Salió a la calle seguido por sus hombres. Montaron entre un ruedo de mirones y, unos metros más adelante, se toparon con el padre Cándido.
El sacerdote se acercó a Soto y tomando la brida del caballo, le hizo señas de que se inclinara.
—Dice el obispo que busquéis refugio en el oratorio —y dejándolo atrás, se introdujo en casa de Sebastiana a tiempo que Belarmina cerraba la entrada tras él.
Pero Soto no llegó al oratorio. A la vuelta de la esquina se topó con la partida que volvía del Cabildo, donde había dejado encarcelados a los que prendió en la Noria.
—Darse por preso, señor maestre de campo.
Cuando, en el Cabildo, el que había firmado la orden de captura le echó en cara su proceder, Soto se justificó:
—Me ha perdido la pasión por una mujer. ¡Mejor no la hubiera conocido nunca!
—Tendrá que responder por haberla ofendido.
Hincando una rodilla en tierra, la mano sobre el corazón y la cabeza gacha, el maestre de campo murmuró:
—Quiero reparar el daño. Pido el consejo del señor obispo y de mi confesor. Acataré lo que ellos decidan.
Varios de los funcionarios, que habían tenido que dejar la cama ante semejante incidente, después de aquello lo miraron con compasión.
Los soldados fueron encerrados en las celdas inferiores y él fue a parar, con Guerrero, a las superiores, donde Bernardo Osorio y Germán Bustamante, prendidos a las rejas contiguas, las sacudieron hasta casi arrancarlas de sus goznes mientras los insultaban y prometían matanzas.
Allí mismo, en 1695, había estado preso, «por causa criminal», el alférez real Gabriel de Arandia, a quien tuvo que liberar una partida de veinte hombres enviada por el gobernador de Buenos Aires, pues el de Córdoba se negaba a entregarlo. Osorio y Bustamante habían sido de los que defendieron la cárcel contra la prepotencia de un funcionario que, no teniendo poder sobre Córdoba, intentaba burlar sus leyes.

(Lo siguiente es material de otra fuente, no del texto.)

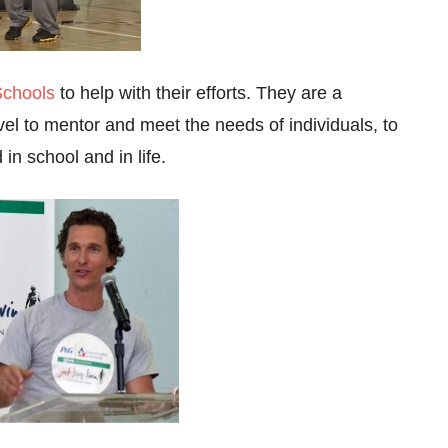
Schools
to help with their efforts. They are a
vel to mentor and meet the needs of individuals, to
in school and in life.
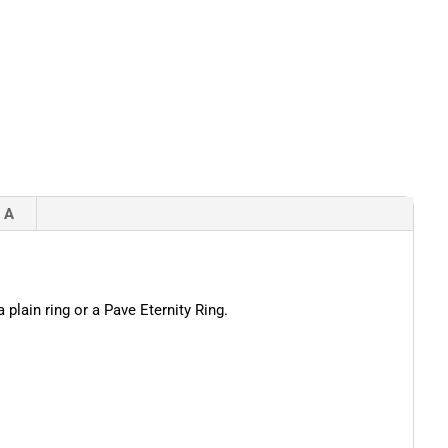
 A
 plain ring or a Pave Eternity Ring.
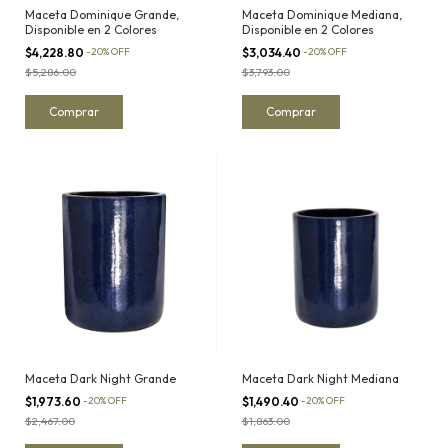
Maceta Dominique Grande,
Maceta Dominique Mediana,
Disponible en 2 Colores
Disponible en 2 Colores
$4,228.80
-
20
%
OFF
$3,034.40
-
20
%
OFF
$5,286.00
$3,793.00
Comprar
Comprar
Maceta Dark Night Grande
Maceta Dark Night Mediana
$1,973.60
-
20
%
OFF
$1,490.40
-
20
%
OFF
$2,467.00
$1,863.00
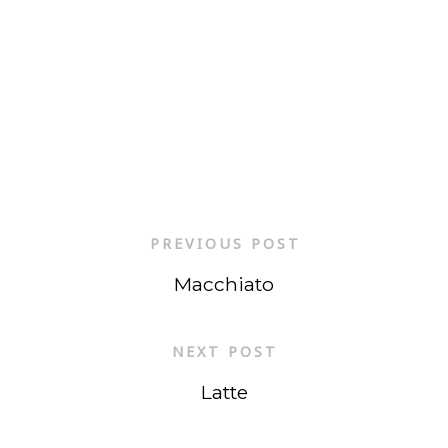
PREVIOUS POST
Macchiato
NEXT POST
Latte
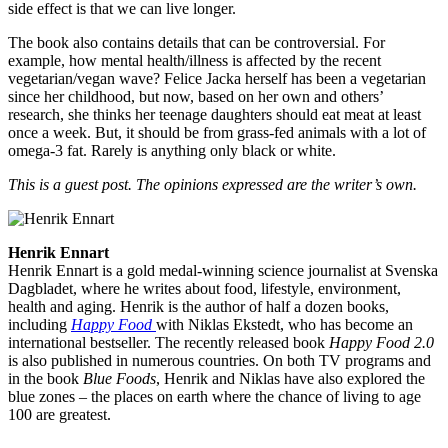
side effect is that we can live longer.
The book also contains details that can be controversial. For
example, how mental health/illness is affected by the recent
vegetarian/vegan wave? Felice Jacka herself has been a vegetarian
since her childhood, but now, based on her own and others’
research, she thinks her teenage daughters should eat meat at least
once a week. But, it should be from grass-fed animals with a lot of
omega-3 fat. Rarely is anything only black or white.
This is a guest post. The opinions expressed are the writer’s own.
Henrik Ennart
Henrik Ennart is a gold medal-winning science journalist at Svenska
Dagbladet, where he writes about food, lifestyle, environment,
health and aging. Henrik is the author of half a dozen books,
including
Happy Food
with Niklas Ekstedt, who has become an
international bestseller. The recently released book
Happy Food 2.0
is also published in numerous countries. On both TV programs and
in the book
Blue Foods
, Henrik and Niklas have also explored the
blue zones – the places on earth where the chance of living to age
100 are greatest.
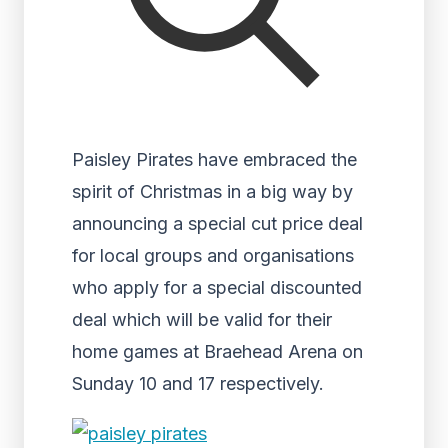
Paisley Pirates have embraced the
spirit of Christmas in a big way by
announcing a special cut price deal
for local groups and organisations
who apply for a special discounted
deal which will be valid for their
home games at Braehead Arena on
Sunday 10 and 17 respectively.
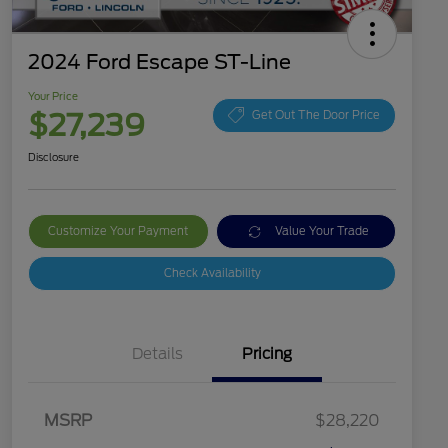
2024 Ford Escape ST-Line
Your Price
$27,239
Get Out The Door Price
Disclosure
Customize Your Payment
Value Your Trade
Check Availability
Details
Pricing
MSRP
$28,220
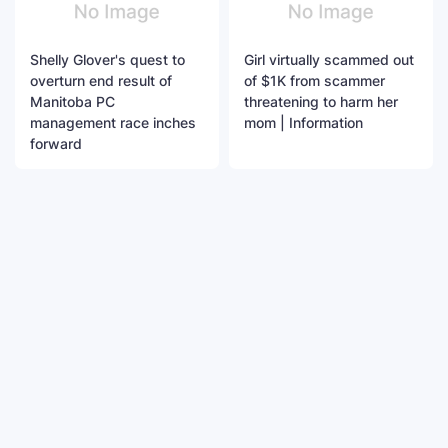
Shelly Glover's quest to
Girl virtually scammed out
overturn end result of
of $1K from scammer
Manitoba PC
threatening to harm her
management race inches
mom | Information
forward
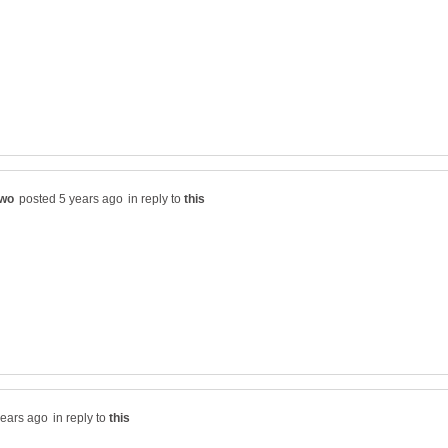
in reply to
in reply to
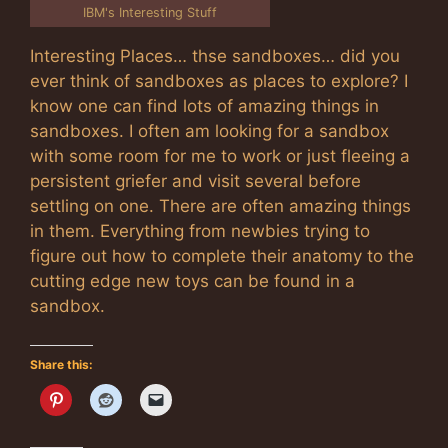
IBM's Interesting Stuff
Interesting Places… thse sandboxes… did you
ever think of sandboxes as places to explore? I
know one can find lots of amazing things in
sandboxes. I often am looking for a sandbox
with some room for me to work or just fleeing a
persistent griefer and visit several before
settling on one. There are often amazing things
in them. Everything from newbies trying to
figure out how to complete their anatomy to the
cutting edge new toys can be found in a
sandbox.
Share this:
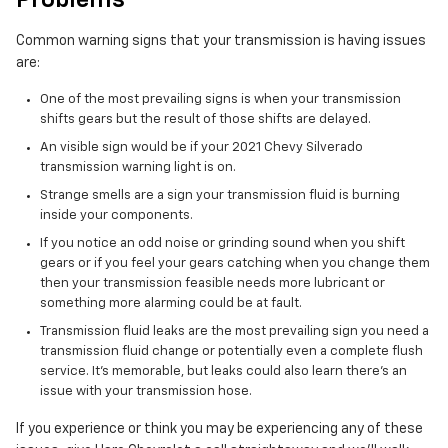
Problems
Common warning signs that your transmission is having issues
are:
One of the most prevailing signs is when your transmission
shifts gears but the result of those shifts are delayed.
An visible sign would be if your 2021 Chevy Silverado
transmission warning light is on.
Strange smells are a sign your transmission fluid is burning
inside your components.
If you notice an odd noise or grinding sound when you shift
gears or if you feel your gears catching when you change them
then your transmission feasible needs more lubricant or
something more alarming could be at fault.
Transmission fluid leaks are the most prevailing sign you need a
transmission fluid change or potentially even a complete flush
service. It's memorable, but leaks could also learn there's an
issue with your transmission hose.
If you experience or think you may be experiencing any of these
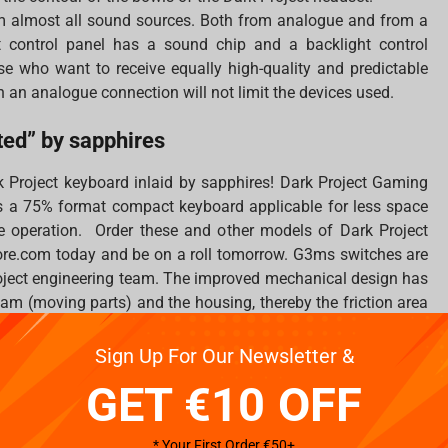
m almost all sound sources. Both from analogue and from a
 control panel has a sound chip and a backlight control
hose who want to receive equally high-quality and predictable
h an analogue connection will not limit the devices used.
ed” by sapphires
k Project keyboard inlaid by sapphires! Dark Project Gaming
 a 75% format compact keyboard applicable for less space
 operation. Order these and other models of Dark Project
re.com today and be on a roll tomorrow. G3ms switches are
roject engineering team. The improved mechanical design has
am (moving parts) and the housing, thereby the friction area
 during the manufacturing process.
Sign Up For Our Newsletter &
GET €10 OFF
h”
* Your First Order €50+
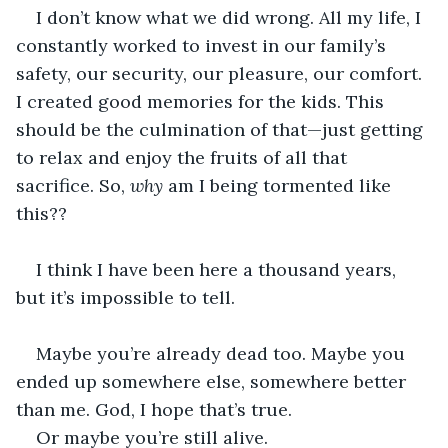
I don’t know what we did wrong. All my life, I 
constantly worked to invest in our family’s 
safety, our security, our pleasure, our comfort. 
I created good memories for the kids. This 
should be the culmination of that—just getting 
to relax and enjoy the fruits of all that 
sacrifice. So, 
why
 am I being tormented like 
this??
I think I have been here a thousand years, 
but it’s impossible to tell. 
Maybe you’re already dead too. Maybe you 
ended up somewhere else, somewhere better 
than me. God, I hope that’s true. 
Or maybe you’re still alive.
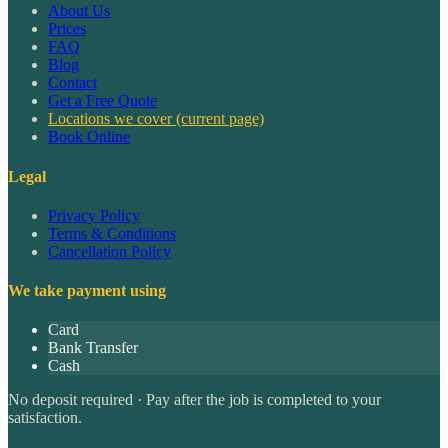
About Us
Prices
FAQ
Blog
Contact
Get a Free Quote
Locations we cover
(current page)
Book Online
Legal
Privacy Policy
Terms & Conditions
Cancellation Policy
We take payment using
Card
Bank Transfer
Cash
No deposit required · Pay after the job is completed to your
satisfaction.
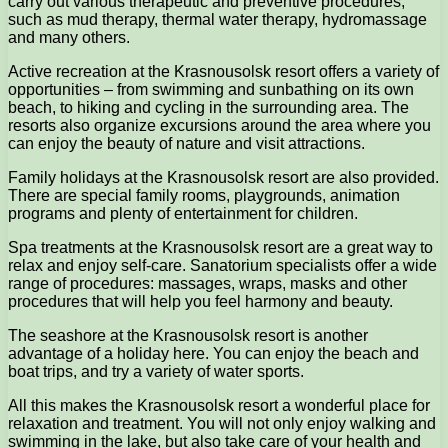
carry out various therapeutic and preventive procedures,
such as mud therapy, thermal water therapy, hydromassage
and many others.
Active recreation at the Krasnousolsk resort offers a variety of
opportunities – from swimming and sunbathing on its own
beach, to hiking and cycling in the surrounding area. The
resorts also organize excursions around the area where you
can enjoy the beauty of nature and visit attractions.
Family holidays at the Krasnousolsk resort are also provided.
There are special family rooms, playgrounds, animation
programs and plenty of entertainment for children.
Spa treatments at the Krasnousolsk resort are a great way to
relax and enjoy self-care. Sanatorium specialists offer a wide
range of procedures: massages, wraps, masks and other
procedures that will help you feel harmony and beauty.
The seashore at the Krasnousolsk resort is another
advantage of a holiday here. You can enjoy the beach and
boat trips, and try a variety of water sports.
All this makes the Krasnousolsk resort a wonderful place for
relaxation and treatment. You will not only enjoy walking and
swimming in the lake, but also take care of your health and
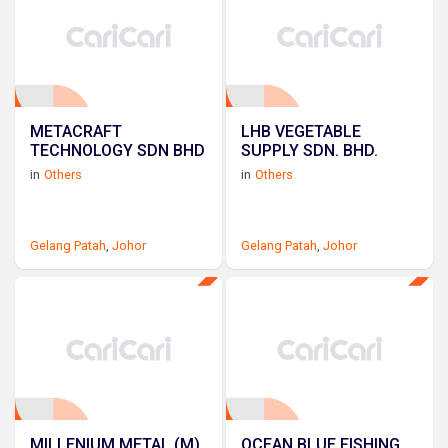
METACRAFT
LHB VEGETABLE
TECHNOLOGY SDN BHD
SUPPLY SDN. BHD.
in
Others
in
Others
Gelang Patah
,
Johor
Gelang Patah
,
Johor
MILLENIUM METAL (M)
OCEAN BLUE FISHING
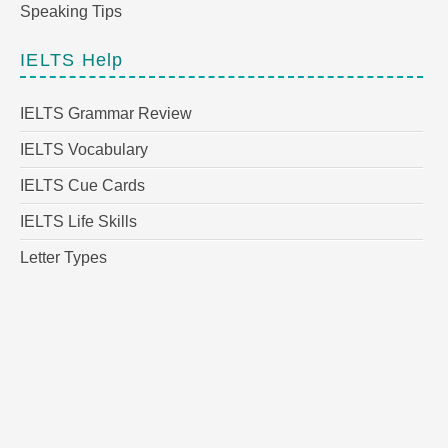
Speaking Tips
IELTS Help
IELTS Grammar Review
IELTS Vocabulary
IELTS Cue Cards
IELTS Life Skills
Letter Types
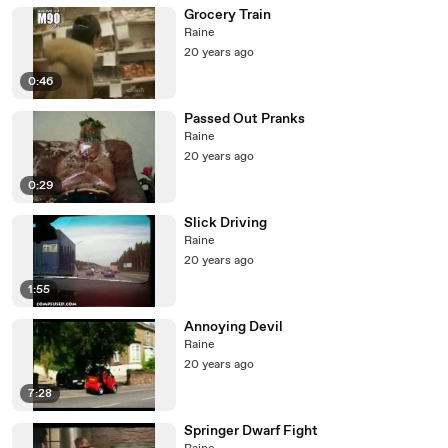
Grocery Train
Raine
20 years ago
0:46
Passed Out Pranks
Raine
20 years ago
0:29
Slick Driving
Raine
20 years ago
1:55
Annoying Devil
Raine
20 years ago
7:28
Springer Dwarf Fight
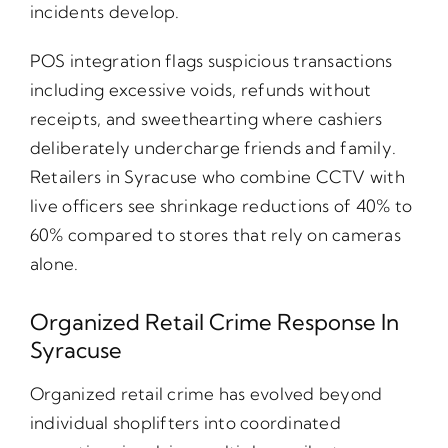
incidents develop.
POS integration flags suspicious transactions
including excessive voids, refunds without
receipts, and sweethearting where cashiers
deliberately undercharge friends and family.
Retailers in Syracuse who combine CCTV with
live officers see shrinkage reductions of 40% to
60% compared to stores that rely on cameras
alone.
Organized Retail Crime Response In
Syracuse
Organized retail crime has evolved beyond
individual shoplifters into coordinated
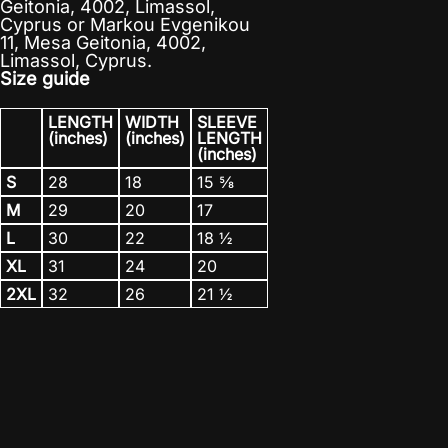
Geitonia, 4002, Limassol,
Cyprus
or
Markou Evgenikou
11, Mesa Geitonia, 4002,
Limassol, Cyprus.
Size guide
LENGTH
WIDTH
SLEEVE
(inches)
(inches)
LENGTH
(inches)
S
28
18
15 ⅝
M
29
20
17
L
30
22
18 ½
XL
31
24
20
2XL
32
26
21 ½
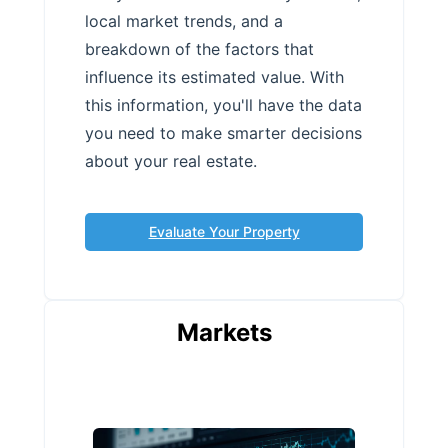
local market trends, and a
breakdown of the factors that
influence its estimated value. With
this information, you'll have the data
you need to make smarter decisions
about your real estate.
Evaluate Your Property
Markets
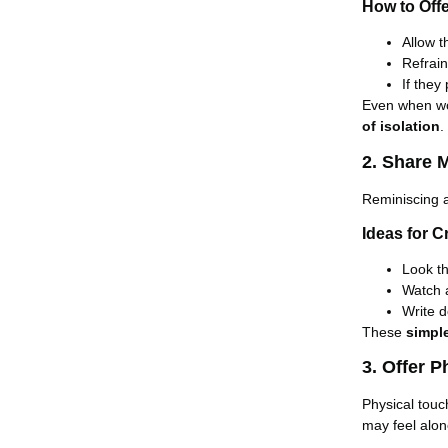
How to Off
Allow 
Refrai
If they
Even when wo
of isolation
.
2. Share 
Reminiscing 
Ideas for 
Look t
Watch
Write 
These
simpl
3. Offer 
Physical touc
may feel alone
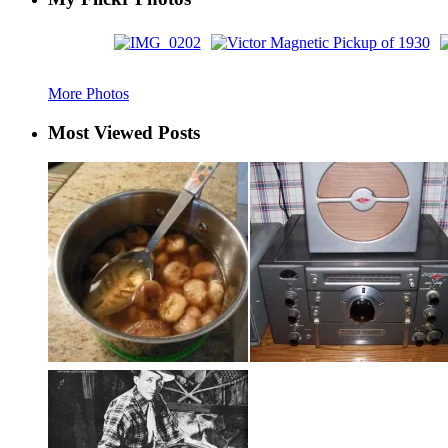
More Photos
Most Viewed Posts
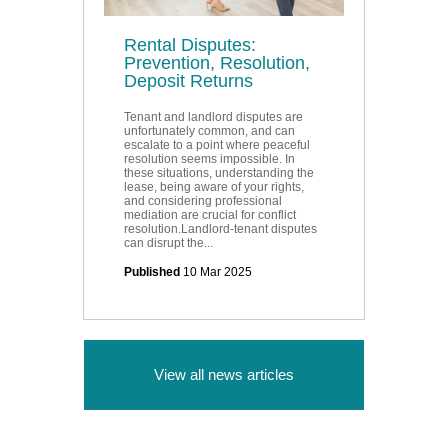
Rental Disputes:
Prevention, Resolution,
Deposit Returns
Tenant and landlord disputes are
unfortunately common, and can
escalate to a point where peaceful
resolution seems impossible. In
these situations, understanding the
lease, being aware of your rights,
and considering professional
mediation are crucial for conflict
resolution.Landlord-tenant disputes
can disrupt the...
Published
10 Mar 2025
View all news articles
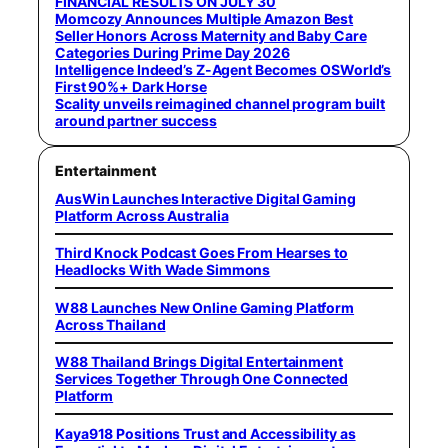
FINANCIAL RESULTS ON JULY 30
Momcozy Announces Multiple Amazon Best
Seller Honors Across Maternity and Baby Care
Categories During Prime Day 2026
Intelligence Indeed’s Z-Agent Becomes OSWorld’s
First 90%+ Dark Horse
Scality unveils reimagined channel program built
around partner success
Entertainment
AusWin Launches Interactive Digital Gaming
Platform Across Australia
Third Knock Podcast Goes From Hearses to
Headlocks With Wade Simmons
W88 Launches New Online Gaming Platform
Across Thailand
W88 Thailand Brings Digital Entertainment
Services Together Through One Connected
Platform
Kaya918 Positions Trust and Accessibility as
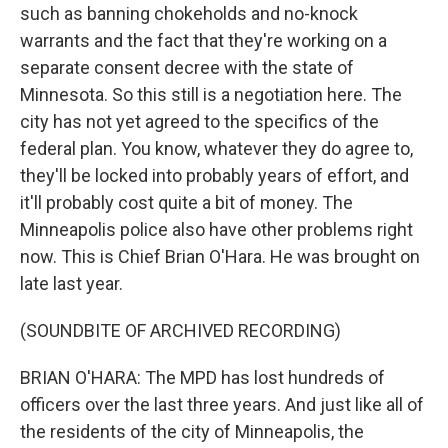
such as banning chokeholds and no-knock
warrants and the fact that they're working on a
separate consent decree with the state of
Minnesota. So this still is a negotiation here. The
city has not yet agreed to the specifics of the
federal plan. You know, whatever they do agree to,
they'll be locked into probably years of effort, and
it'll probably cost quite a bit of money. The
Minneapolis police also have other problems right
now. This is Chief Brian O'Hara. He was brought on
late last year.
(SOUNDBITE OF ARCHIVED RECORDING)
BRIAN O'HARA: The MPD has lost hundreds of
officers over the last three years. And just like all of
the residents of the city of Minneapolis, the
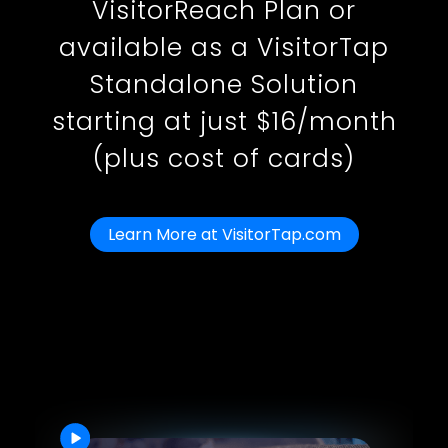
VisitorReach Plan or
available as a VisitorTap
Standalone Solution
starting at just $16/month
(plus cost of cards)
Learn More at VisitorTap.com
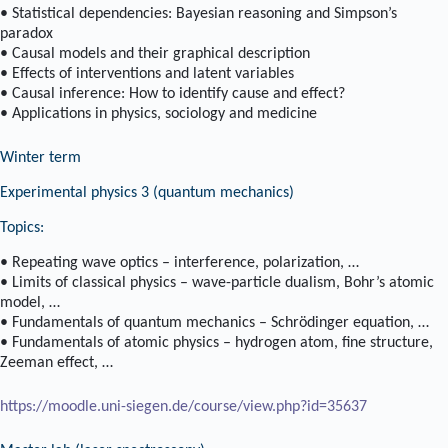
• Statistical dependencies: Bayesian reasoning and Simpson’s
paradox
• Causal models and their graphical description
• Effects of interventions and latent variables
• Causal inference: How to identify cause and effect?
• Applications in physics, sociology and medicine
Winter term
Experimental physics 3 (quantum mechanics)
Topics:
• Repeating wave optics – interference, polarization, …
• Limits of classical physics – wave-particle dualism, Bohr’s atomic
model, …
• Fundamentals of quantum mechanics – Schrödinger equation, …
• Fundamentals of atomic physics – hydrogen atom, fine structure,
Zeeman effect, …
https://moodle.uni-siegen.de/course/view.php?id=35637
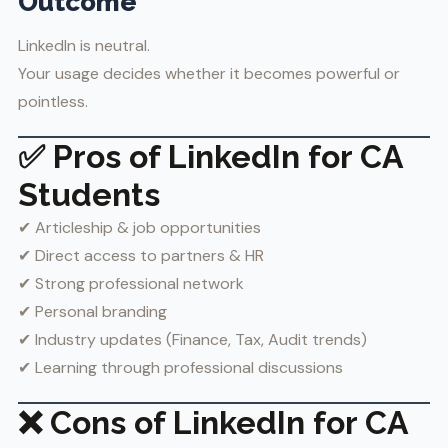
Outcome
LinkedIn is neutral.
Your usage decides whether it becomes powerful or
pointless.
✅ Pros of LinkedIn for CA
Students
✔ Articleship & job opportunities
✔ Direct access to partners & HR
✔ Strong professional network
✔ Personal branding
✔ Industry updates (Finance, Tax, Audit trends)
✔ Learning through professional discussions
❌ Cons of LinkedIn for CA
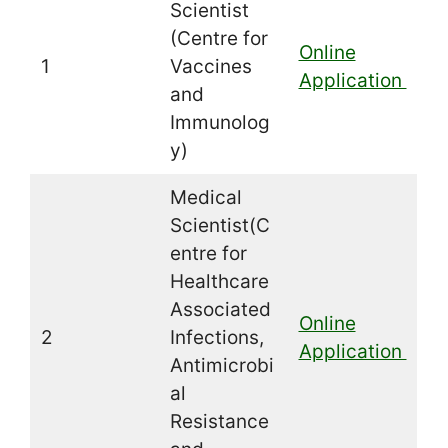
Scientist
(Centre for
Online
1
Vaccines
Application
and
Immunolog
y)
Medical
Scientist(C
entre for
Healthcare
Associated
Online
2
Infections,
Application
Antimicrobi
al
Resistance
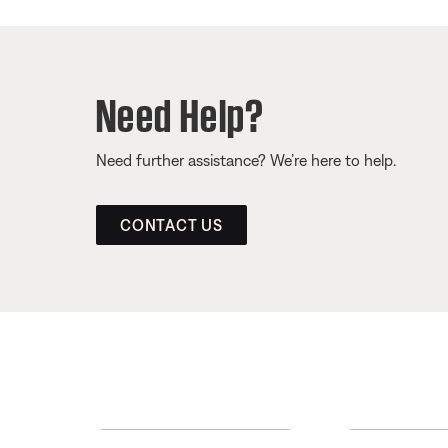
Need Help?
Need further assistance? We’re here to help.
CONTACT US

En un rincón, sobre el zócalo y bajo el irregular encalado, se veían las iniciales del preso, seguidas por un dibujo obsceno agregado vaya a saberse cuándo.
En las oficinas de abajo, don Marcio discutía suavemente y con buenos argumentos ante la autoridad, enumerando las ofensas recibidas aquella noche por todas las ramas de su familia, abogando en favor de sus sobrinos para que se pasara por alto el desacato.
Pocos olvidarían la noche en que los vecinos intercambiaron subrepticias visitas para comentar el escándalo; porque cualquier acontecimiento que conjugara en su entramado pasión, celos, venganza, desmesura, sangre, moribundos, duelos a espadas, y especialmente doncellas amenazadas —o indiscretas, según se viera—, además de obispos que a medianoche se presentaban a exigir la libertad de su favorito, podía mantener apartado el tedio de toda la ciudad por varios años.
De allí en adelante, se diría: «No, no… eso fue antes del duelo del maestre de campo con Esteban Becerra», o: «Apenas después de que ese loco de Lope de Soto asaltó la casa de los Zúñiga».
«De estos sucesos se forma, con el tiempo, la memoria privada de los pueblos», pensó don Marcio, sentándose, paciente, a esperar alguna respuesta después de aceptar un vaso de caña que uno de los indios que dormía en las caballerizas le alcanzó.